### Given data

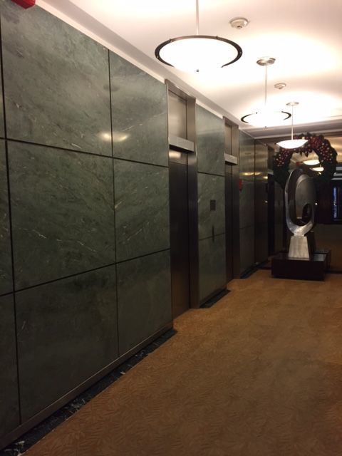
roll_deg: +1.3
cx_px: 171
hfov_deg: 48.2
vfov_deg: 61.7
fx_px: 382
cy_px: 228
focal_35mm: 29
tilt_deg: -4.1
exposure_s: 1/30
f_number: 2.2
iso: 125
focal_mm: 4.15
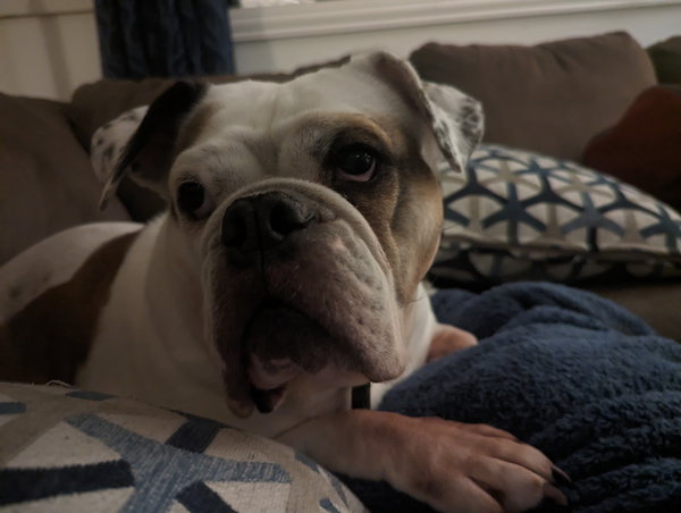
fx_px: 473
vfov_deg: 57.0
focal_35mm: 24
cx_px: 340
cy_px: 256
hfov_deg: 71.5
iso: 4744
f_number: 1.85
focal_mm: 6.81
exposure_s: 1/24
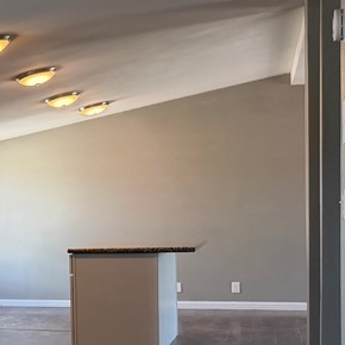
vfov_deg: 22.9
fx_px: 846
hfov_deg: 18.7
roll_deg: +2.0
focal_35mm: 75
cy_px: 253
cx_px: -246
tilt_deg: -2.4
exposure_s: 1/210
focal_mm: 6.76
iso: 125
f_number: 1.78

######

Extract, word for word, every line from the one containing "vfov_deg: 61.7" to the end of the data above, both ends included, and leave out the pictures.

◆ Answer for the task ◆
vfov_deg: 61.7
fx_px: 382
cy_px: 228
focal_35mm: 29
tilt_deg: -4.1
exposure_s: 1/30
f_number: 2.2
iso: 125
focal_mm: 4.15
fx_px: 473
vfov_deg: 57.0
focal_35mm: 24
cx_px: 340
cy_px: 256
hfov_deg: 71.5
iso: 4744
f_number: 1.85
focal_mm: 6.81
exposure_s: 1/24
vfov_deg: 22.9
fx_px: 846
hfov_deg: 18.7
roll_deg: +2.0
focal_35mm: 75
cy_px: 253
cx_px: -246
tilt_deg: -2.4
exposure_s: 1/210
focal_mm: 6.76
iso: 125
f_number: 1.78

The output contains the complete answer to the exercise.